Lockes zweites grosses Thema, das dann auch den Verfassungsprozess in den USA beeinflussen sollte, war die daran anschliessende Frage, wie die neue politische Macht begrenzt werden könne. Hier entwickelte der englische Aufklärer eine Theorie der Gewaltenteilung zwischen legislativer, exekutiver und föderativer Macht. Man könnte also sagen: Locke war ein Apologet der Staatsmacht, der sich gleichzeitig aber auch mit der Frage beschäftigte, wie die Macht des Souveräns durch Verrechtlichung und Gewaltenteilung begrenzt werden könne. Gegenüber der Willkür feudaler Macht oder – noch schlimmer – des Kriegszustands war das ein Fortschritt, aber es war eben keineswegs eine Theorie von Demokratie und allgemeiner Rechtsgleichheit. Von sozialer Gleichheit ganz zu schweigen.

John Stuart Mills fast 200 Jahre später, nämlich 1859 veröffentlichte Schrift «Über die Freiheit» ist ein weiterer zentraler Text des Liberalismus, und auch hier geht es um eine Form der Herrschaftsbeschränkung. Für Mill, der auch entschieden für Frauenrechte eintrat und immer wieder die Überwindbarkeit von Naturzuständen betonte, in dieser Hinsicht also bereits von allgemeineren Emanzipationsgedanken beeinflusst war, geht es um das Recht auf Individualität. Wenn Mill den Mut des Exzentrikers rühmt, sich nicht einfach den herrschenden Moralvorstellungen zu unterwerfen, eigene Werte zu entwickeln und der Autorität Grenzen zu setzen, dann klingt er fast wie ein früher Achtundsechziger. Und tatsächlich leistet der Liberalismus an diesem Punkt einen wichtigen Beitrag.

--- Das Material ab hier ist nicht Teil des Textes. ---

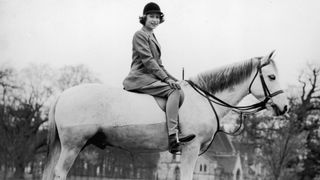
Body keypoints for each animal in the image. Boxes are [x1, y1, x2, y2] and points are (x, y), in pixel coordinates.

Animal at [41, 51, 288, 180]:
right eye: (272, 77)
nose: (284, 107)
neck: (204, 99)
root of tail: (63, 94)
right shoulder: (190, 148)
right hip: (72, 146)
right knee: (60, 174)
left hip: (67, 146)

Er weist darauf hin, dass Minderheiten und Individuen unveräusserliche Rechte haben, die von der Mehrheit nicht angetastet werden dürfen. Die marxistische Linke, die das Recht auf Differenz und Selbstbestimmung im 20. Jahrhundert mehr als einmal mit Füssen getreten hat, täte gut daran, sich dieses Argument zu eigen zu machen. Doch andererseits darf man sich nichts vormachen: Auch Mill versteht Freiheitsrechte selektiv und garantiert sie am Ende vor allem den ökonomisch Privilegierten. So ist er zwar der Ansicht, dass man die Meinung, wonach «Getreidehändler die Armen aushungern oder Eigentum Diebstahl» ist, äussern können muss. Doch diese Meinungsäusserung sollte bestraft werden, wenn jemand ein entsprechendes Flugblatt beispielsweise vor dem Haus eines Getreidehändlers verteilt. Das bürgerliche Recht auf Reichtum steht auch bei Mill im Ernstfall vor der Meinungsfreiheit und dem Recht auf Essen.